There have been plenty of live scrimmages throughout fall camp. There has been plenty of tackling to the ground. But some of the key starters on both sides of the ball haven't participated. Will they be ready for the opener?

There has been much debate on whether or not bell cow running back Knile Davis should be tackled in preparation for the season opener. Do you risk another broken ankle, like the one that happened when linemen fell on him in a pileup last August?

No one is going to settle that argument except John L. Smith. The Arkansas head coach has pretty much dodged the question all through fall camp. He once joked that he tripped Davis, perhaps intimated that was enough going to the ground after contact for the running back.

But that's not really what came to mind about tackling as the Hogs head into game week. Will they have tackled enough to be sharp in that part of the game when Jacksonville State comes to town?

Yes, there have been plenty of scrimmages, but none have featured safety Eric Bennett and linebackers Alonzo Highsmith and Tenarius "Tank" Wright. All three have been injured this fall and have not had one play in any of the four scrimmages.

So how does defensive coordinator Paul Haynes think those three will do without any live tackling in scrimmages? How long will it take them to get their tackling skills back?
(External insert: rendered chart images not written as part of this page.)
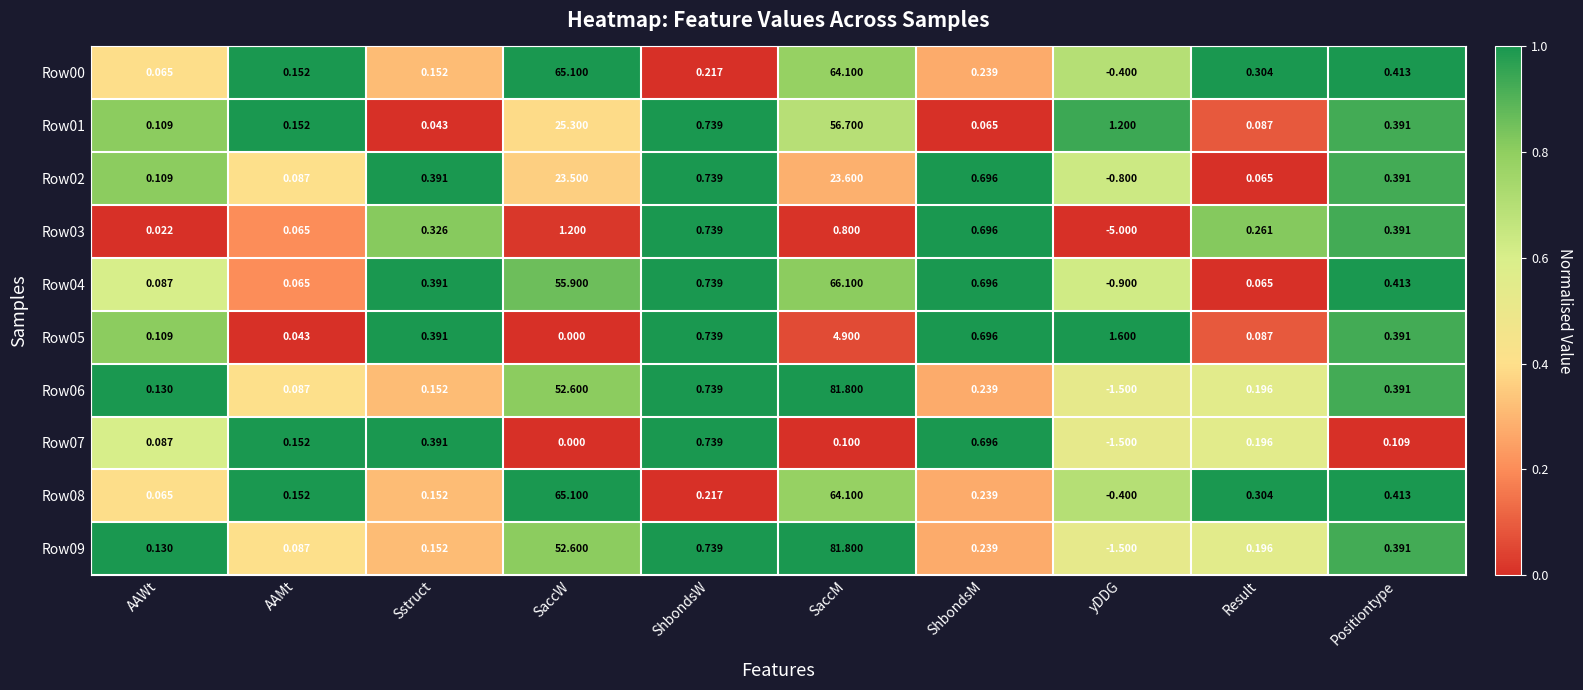

At which label does Row02 first exceed 0?

AAWt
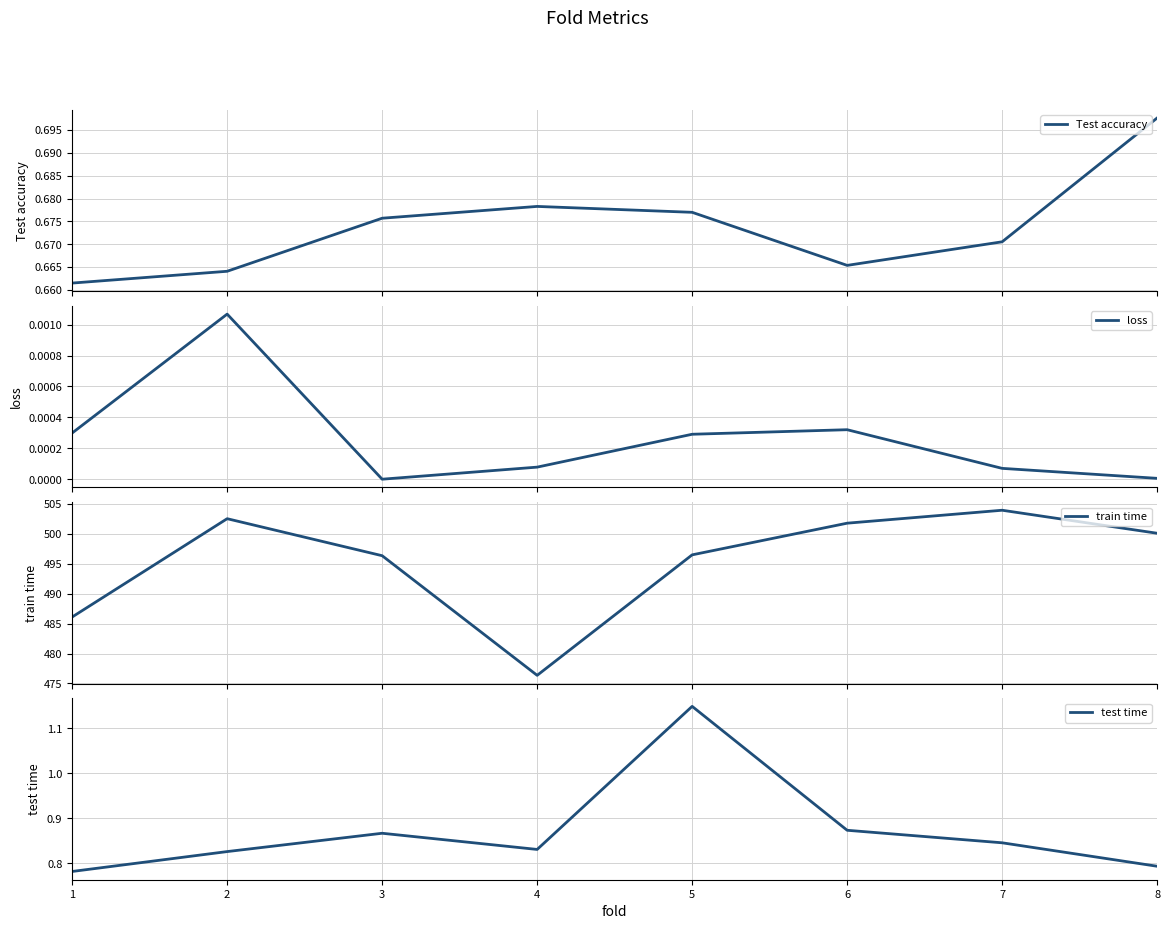

Is it true that Test accuracy equals 0.9 at 6?

False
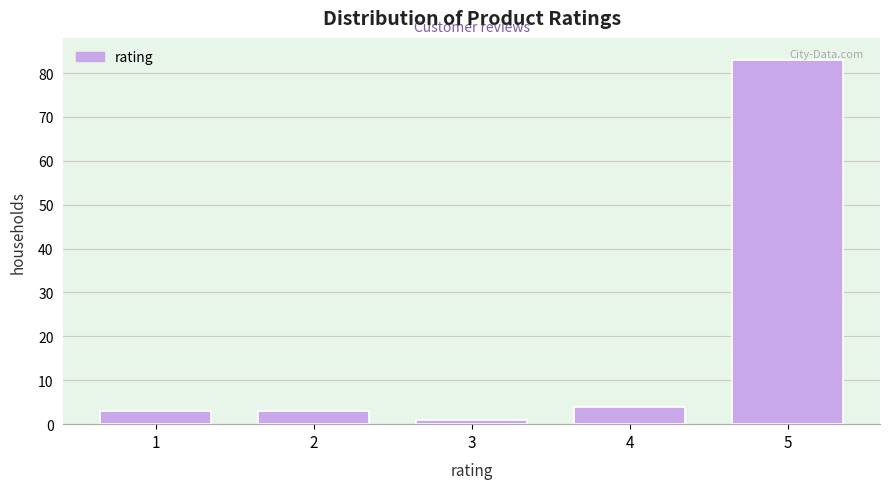

Reading left to right, transcribe all the data shown in this chart.

3	3	1	4	83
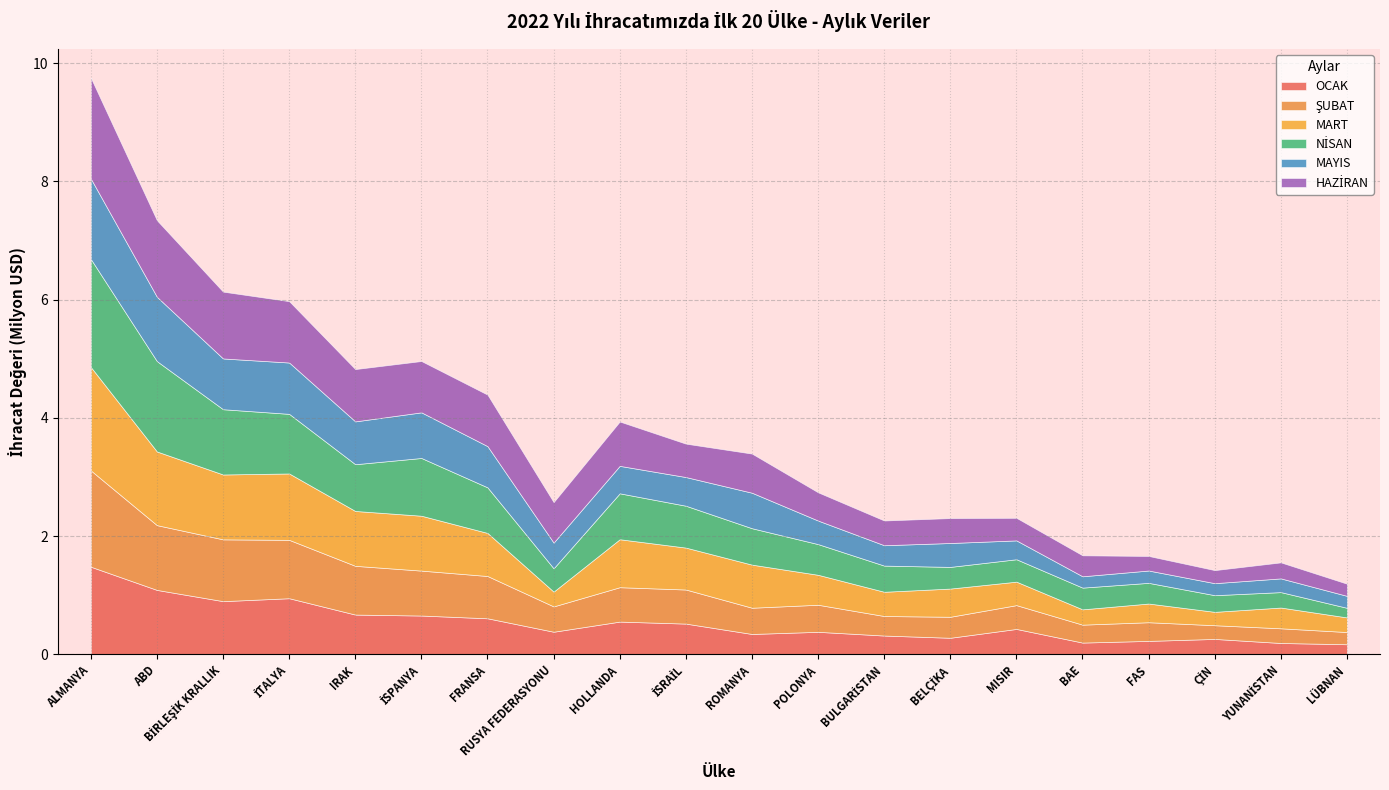

Which series has the largest total across all categories?

NİSAN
Haynes didn't even let the reporter finish the question before he began a detailed explanation on how the defensive staff coaches tackling. It's pretty much the way they do it in the NFL in training camp, too. There are very few live tackling drills anywhere in football these days. It's called "thudding up."
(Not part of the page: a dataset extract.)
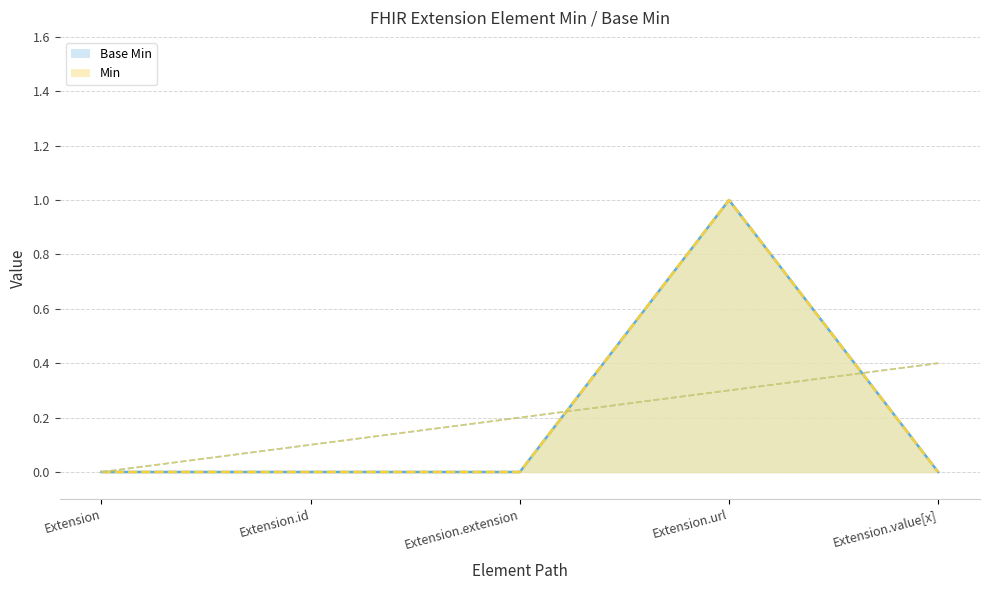

Between Extension.id and Extension.url, which is larger?

Extension.url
For example, the Hogs aren't tackling to the ground this week in practice, but they are "thudding up" with physical contact at several points in every practice.
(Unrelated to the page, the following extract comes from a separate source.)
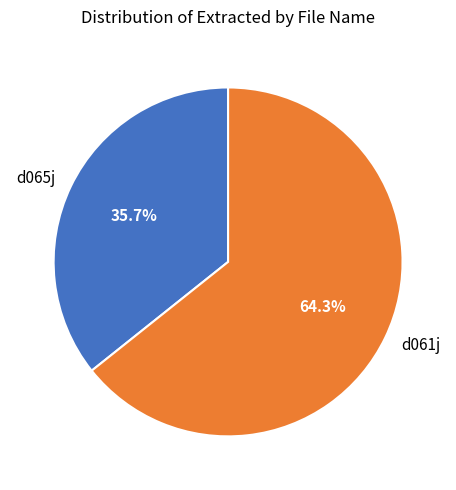

Approximately how many times larger is the value at d061j compared to d065j?

1.8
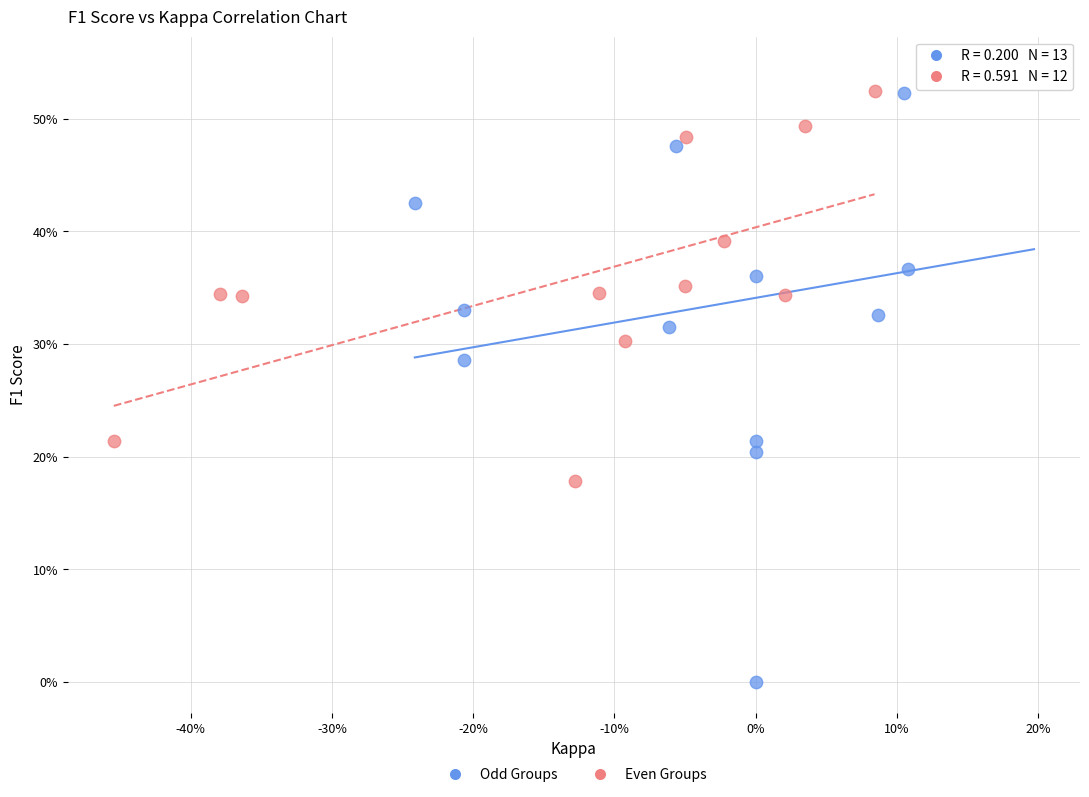

Which series has the largest Y range (max minus min)?

Odd Groups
"We are having physical practices," Haynes said. "Tank, Alonzo and Eric are doing well, too."

And Haynes emphasized that he didn't want to risk any of those three until they open the season. He suggested that perhaps the Hogs wouldn't be at their peak for the first game, but that's not the goal.

"It's a long season and we don't want to do anything stupid right now," Haynes said. "We want to peak later. We will be better in November than we are now."

Haynes said the key is to continue to work on the techniques and fundamentals in tackling, even while not tackling to the ground.

"We call that thudding up," he said. "It's still the basic techniques. If you come to balance and then wrap up, I think you can let them go at that point. I just don't think you learn to tackle when you just tag them. We do as much thudding up as possible. I think you see guys tackle when you do that.

"We are concentrating on our technique. You see it on tape and it doesn't lie. The technique has to be there even when you are thudding."

Linebackers coach Taver Johnson was nearby when Haynes answered those questions. He was ready when a reporter approached.

"I think you have to know that thudding up is huge for us," Johnson said. "I think you can tell on their tackling as you do that. I think our linebackers have done okay in that area. It's not perfect yet, so we will keep at it.

"What you have to understand is that our expectations as coaches are through the roof. We don't want any missed tackles. None. When we get to that point, that's when we'll be happy. Not until then."

Defensive end Trey Flowers said the Hogs are getting better in the tackling. He said it's improved since this time last year.

"I thought there were too many in the last scrimmage, though," he said. "We all saw them on tape. The key is that you have to be getting to the ball. One miss shouldn't mean a big play. A big play comes when everyone doesn't get to the ball.

"We are trying to get the attitude that you don't slow down. And we want to play with a chip on our shoulder."

That doesn't have anything to do with tackling. It's about hearing that the offense is going to have to carry the load once again.

"Everyone knows the offense is good," Flowers said. "We want to bring the defense up to that level. We want to take the field with a swagger that we are good, too."

It helps when the coaches have a zero tolerance on missed tackles.